• TASK DESCRIPTION: Reproduce the lines below, replacing every occurrence of "widest" with "greatest" and leaving everything else unchanged.

+++ SUPPLIED DATA

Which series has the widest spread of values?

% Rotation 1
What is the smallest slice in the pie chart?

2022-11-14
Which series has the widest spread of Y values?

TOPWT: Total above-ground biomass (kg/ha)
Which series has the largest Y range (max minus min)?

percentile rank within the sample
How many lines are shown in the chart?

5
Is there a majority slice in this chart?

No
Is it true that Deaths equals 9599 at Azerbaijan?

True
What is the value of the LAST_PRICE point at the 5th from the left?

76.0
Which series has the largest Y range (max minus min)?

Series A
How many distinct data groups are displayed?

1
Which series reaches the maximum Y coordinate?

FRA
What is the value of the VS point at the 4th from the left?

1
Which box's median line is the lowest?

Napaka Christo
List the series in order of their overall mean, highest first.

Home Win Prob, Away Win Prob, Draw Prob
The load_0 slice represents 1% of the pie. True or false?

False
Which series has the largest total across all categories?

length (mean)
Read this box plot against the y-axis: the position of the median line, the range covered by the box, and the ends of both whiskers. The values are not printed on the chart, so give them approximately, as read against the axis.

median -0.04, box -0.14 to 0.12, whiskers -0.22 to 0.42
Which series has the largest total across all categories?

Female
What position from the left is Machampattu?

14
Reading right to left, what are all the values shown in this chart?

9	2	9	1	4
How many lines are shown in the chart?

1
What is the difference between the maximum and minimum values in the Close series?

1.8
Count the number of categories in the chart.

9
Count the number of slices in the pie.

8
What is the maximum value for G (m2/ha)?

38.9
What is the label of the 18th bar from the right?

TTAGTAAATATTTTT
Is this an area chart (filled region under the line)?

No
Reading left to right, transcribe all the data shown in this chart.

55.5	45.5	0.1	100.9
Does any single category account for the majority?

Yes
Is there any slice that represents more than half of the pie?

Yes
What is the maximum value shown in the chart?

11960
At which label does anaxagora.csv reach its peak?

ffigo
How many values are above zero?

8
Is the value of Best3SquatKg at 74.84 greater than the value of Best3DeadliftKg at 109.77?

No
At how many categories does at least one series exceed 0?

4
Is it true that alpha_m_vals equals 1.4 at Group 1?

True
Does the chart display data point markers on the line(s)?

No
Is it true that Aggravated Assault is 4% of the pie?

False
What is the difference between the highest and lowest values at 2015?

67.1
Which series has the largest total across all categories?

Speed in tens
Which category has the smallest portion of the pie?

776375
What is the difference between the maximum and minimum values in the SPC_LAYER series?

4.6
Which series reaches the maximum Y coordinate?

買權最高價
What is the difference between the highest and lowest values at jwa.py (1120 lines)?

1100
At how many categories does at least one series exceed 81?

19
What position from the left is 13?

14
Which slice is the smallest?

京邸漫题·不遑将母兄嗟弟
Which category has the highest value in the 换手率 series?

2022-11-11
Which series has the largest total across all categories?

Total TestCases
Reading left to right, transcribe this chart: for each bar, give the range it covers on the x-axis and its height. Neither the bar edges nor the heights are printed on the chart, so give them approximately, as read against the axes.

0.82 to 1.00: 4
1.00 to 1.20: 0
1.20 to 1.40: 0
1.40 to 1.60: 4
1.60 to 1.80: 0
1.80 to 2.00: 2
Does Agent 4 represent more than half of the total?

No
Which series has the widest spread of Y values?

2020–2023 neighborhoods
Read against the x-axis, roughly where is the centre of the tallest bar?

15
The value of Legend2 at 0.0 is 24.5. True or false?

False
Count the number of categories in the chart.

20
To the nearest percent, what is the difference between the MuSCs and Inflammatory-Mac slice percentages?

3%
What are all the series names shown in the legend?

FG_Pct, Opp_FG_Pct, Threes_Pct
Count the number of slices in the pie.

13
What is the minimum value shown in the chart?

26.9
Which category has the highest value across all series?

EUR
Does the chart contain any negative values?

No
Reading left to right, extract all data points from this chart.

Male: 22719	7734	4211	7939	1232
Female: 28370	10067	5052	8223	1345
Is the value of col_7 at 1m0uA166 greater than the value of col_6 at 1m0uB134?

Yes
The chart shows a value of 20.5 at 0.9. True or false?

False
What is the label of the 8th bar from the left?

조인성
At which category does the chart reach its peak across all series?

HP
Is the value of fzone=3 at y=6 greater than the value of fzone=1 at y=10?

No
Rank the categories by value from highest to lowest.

++++++

• EXPECTED OUTPUT:
Which series has the greatest spread of values?

% Rotation 1
What is the smallest slice in the pie chart?

2022-11-14
Which series has the greatest spread of Y values?

TOPWT: Total above-ground biomass (kg/ha)
Which series has the largest Y range (max minus min)?

percentile rank within the sample
How many lines are shown in the chart?

5
Is there a majority slice in this chart?

No
Is it true that Deaths equals 9599 at Azerbaijan?

True
What is the value of the LAST_PRICE point at the 5th from the left?

76.0
Which series has the largest Y range (max minus min)?

Series A
How many distinct data groups are displayed?

1
Which series reaches the maximum Y coordinate?

FRA
What is the value of the VS point at the 4th from the left?

1
Which box's median line is the lowest?

Napaka Christo
List the series in order of their overall mean, highest first.

Home Win Prob, Away Win Prob, Draw Prob
The load_0 slice represents 1% of the pie. True or false?

False
Which series has the largest total across all categories?

length (mean)
Read this box plot against the y-axis: the position of the median line, the range covered by the box, and the ends of both whiskers. The values are not printed on the chart, so give them approximately, as read against the axis.

median -0.04, box -0.14 to 0.12, whiskers -0.22 to 0.42
Which series has the largest total across all categories?

Female
What position from the left is Machampattu?

14
Reading right to left, what are all the values shown in this chart?

9	2	9	1	4
How many lines are shown in the chart?

1
What is the difference between the maximum and minimum values in the Close series?

1.8
Count the number of categories in the chart.

9
Count the number of slices in the pie.

8
What is the maximum value for G (m2/ha)?

38.9
What is the label of the 18th bar from the right?

TTAGTAAATATTTTT
Is this an area chart (filled region under the line)?

No
Reading left to right, transcribe all the data shown in this chart.

55.5	45.5	0.1	100.9
Does any single category account for the majority?

Yes
Is there any slice that represents more than half of the pie?

Yes
What is the maximum value shown in the chart?

11960
At which label does anaxagora.csv reach its peak?

ffigo
How many values are above zero?

8
Is the value of Best3SquatKg at 74.84 greater than the value of Best3DeadliftKg at 109.77?

No
At how many categories does at least one series exceed 0?

4
Is it true that alpha_m_vals equals 1.4 at Group 1?

True
Does the chart display data point markers on the line(s)?

No
Is it true that Aggravated Assault is 4% of the pie?

False
What is the difference between the highest and lowest values at 2015?

67.1
Which series has the largest total across all categories?

Speed in tens
Which category has the smallest portion of the pie?

776375
What is the difference between the maximum and minimum values in the SPC_LAYER series?

4.6
Which series reaches the maximum Y coordinate?

買權最高價
What is the difference between the highest and lowest values at jwa.py (1120 lines)?

1100
At how many categories does at least one series exceed 81?

19
What position from the left is 13?

14
Which slice is the smallest?

京邸漫题·不遑将母兄嗟弟
Which category has the highest value in the 换手率 series?

2022-11-11
Which series has the largest total across all categories?

Total TestCases
Reading left to right, transcribe this chart: for each bar, give the range it covers on the x-axis and its height. Neither the bar edges nor the heights are printed on the chart, so give them approximately, as read against the axes.

0.82 to 1.00: 4
1.00 to 1.20: 0
1.20 to 1.40: 0
1.40 to 1.60: 4
1.60 to 1.80: 0
1.80 to 2.00: 2
Does Agent 4 represent more than half of the total?

No
Which series has the greatest spread of Y values?

2020–2023 neighborhoods
Read against the x-axis, roughly where is the centre of the tallest bar?

15
The value of Legend2 at 0.0 is 24.5. True or false?

False
Count the number of categories in the chart.

20
To the nearest percent, what is the difference between the MuSCs and Inflammatory-Mac slice percentages?

3%
What are all the series names shown in the legend?

FG_Pct, Opp_FG_Pct, Threes_Pct
Count the number of slices in the pie.

13
What is the minimum value shown in the chart?

26.9
Which category has the highest value across all series?

EUR
Does the chart contain any negative values?

No
Reading left to right, extract all data points from this chart.

Male: 22719	7734	4211	7939	1232
Female: 28370	10067	5052	8223	1345
Is the value of col_7 at 1m0uA166 greater than the value of col_6 at 1m0uB134?

Yes
The chart shows a value of 20.5 at 0.9. True or false?

False
What is the label of the 8th bar from the left?

조인성
At which category does the chart reach its peak across all series?

HP
Is the value of fzone=3 at y=6 greater than the value of fzone=1 at y=10?

No
Rank the categories by value from highest to lowest.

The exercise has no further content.